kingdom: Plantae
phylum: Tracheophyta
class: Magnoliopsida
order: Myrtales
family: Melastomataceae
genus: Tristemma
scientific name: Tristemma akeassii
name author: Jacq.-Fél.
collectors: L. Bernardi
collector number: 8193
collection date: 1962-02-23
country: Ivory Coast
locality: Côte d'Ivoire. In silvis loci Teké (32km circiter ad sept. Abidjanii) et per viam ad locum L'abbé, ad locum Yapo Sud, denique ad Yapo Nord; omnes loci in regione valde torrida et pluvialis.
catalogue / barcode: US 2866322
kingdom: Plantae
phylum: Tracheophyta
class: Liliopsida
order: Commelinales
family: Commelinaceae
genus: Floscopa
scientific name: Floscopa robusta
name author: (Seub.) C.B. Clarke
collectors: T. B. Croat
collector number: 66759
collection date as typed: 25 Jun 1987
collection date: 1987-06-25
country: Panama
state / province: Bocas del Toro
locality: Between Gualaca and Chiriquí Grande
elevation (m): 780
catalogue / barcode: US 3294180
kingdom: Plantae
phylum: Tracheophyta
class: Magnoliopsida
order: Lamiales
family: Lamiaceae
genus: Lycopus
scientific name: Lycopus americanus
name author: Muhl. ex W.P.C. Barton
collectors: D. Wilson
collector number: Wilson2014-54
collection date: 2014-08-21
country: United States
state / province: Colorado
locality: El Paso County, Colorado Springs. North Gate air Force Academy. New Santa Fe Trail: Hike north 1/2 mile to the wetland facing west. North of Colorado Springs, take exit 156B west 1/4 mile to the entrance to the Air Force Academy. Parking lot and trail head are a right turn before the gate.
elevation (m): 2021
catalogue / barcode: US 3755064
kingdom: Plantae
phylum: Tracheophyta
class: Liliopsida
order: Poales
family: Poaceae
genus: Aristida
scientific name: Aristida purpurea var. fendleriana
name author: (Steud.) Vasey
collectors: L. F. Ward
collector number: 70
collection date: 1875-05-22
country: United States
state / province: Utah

## Given instruction
Render every line of the material above as a JSON list of strings, with one string per line and blank lines omitted.

## Correct response
[
  "kingdom: Plantae",
  "phylum: Tracheophyta",
  "class: Magnoliopsida",
  "order: Myrtales",
  "family: Melastomataceae",
  "genus: Tristemma",
  "scientific name: Tristemma akeassii",
  "name author: Jacq.-Fél.",
  "collectors: L. Bernardi",
  "collector number: 8193",
  "collection date: 1962-02-23",
  "country: Ivory Coast",
  "locality: Côte d'Ivoire. In silvis loci Teké (32km circiter ad sept. Abidjanii) et per viam ad locum L'abbé, ad locum Yapo Sud, denique ad Yapo Nord; omnes loci in regione valde torrida et pluvialis.",
  "catalogue / barcode: US 2866322",
  "kingdom: Plantae",
  "phylum: Tracheophyta",
  "class: Liliopsida",
  "order: Commelinales",
  "family: Commelinaceae",
  "genus: Floscopa",
  "scientific name: Floscopa robusta",
  "name author: (Seub.) C.B. Clarke",
  "collectors: T. B. Croat",
  "collector number: 66759",
  "collection date as typed: 25 Jun 1987",
  "collection date: 1987-06-25",
  "country: Panama",
  "state / province: Bocas del Toro",
  "locality: Between Gualaca and Chiriquí Grande",
  "elevation (m): 780",
  "catalogue / barcode: US 3294180",
  "kingdom: Plantae",
  "phylum: Tracheophyta",
  "class: Magnoliopsida",
  "order: Lamiales",
  "family: Lamiaceae",
  "genus: Lycopus",
  "scientific name: Lycopus americanus",
  "name author: Muhl. ex W.P.C. Barton",
  "collectors: D. Wilson",
  "collector number: Wilson2014-54",
  "collection date: 2014-08-21",
  "country: United States",
  "state / province: Colorado",
  "locality: El Paso County, Colorado Springs. North Gate air Force Academy. New Santa Fe Trail: Hike north 1/2 mile to the wetland facing west. North of Colorado Springs, take exit 156B west 1/4 mile to the entrance to the Air Force Academy. Parking lot and trail head are a right turn before the gate.",
  "elevation (m): 2021",
  "catalogue / barcode: US 3755064",
  "kingdom: Plantae",
  "phylum: Tracheophyta",
  "class: Liliopsida",
  "order: Poales",
  "family: Poaceae",
  "genus: Aristida",
  "scientific name: Aristida purpurea var. fendleriana",
  "name author: (Steud.) Vasey",
  "collectors: L. F. Ward",
  "collector number: 70",
  "collection date: 1875-05-22",
  "country: United States",
  "state / province: Utah"
]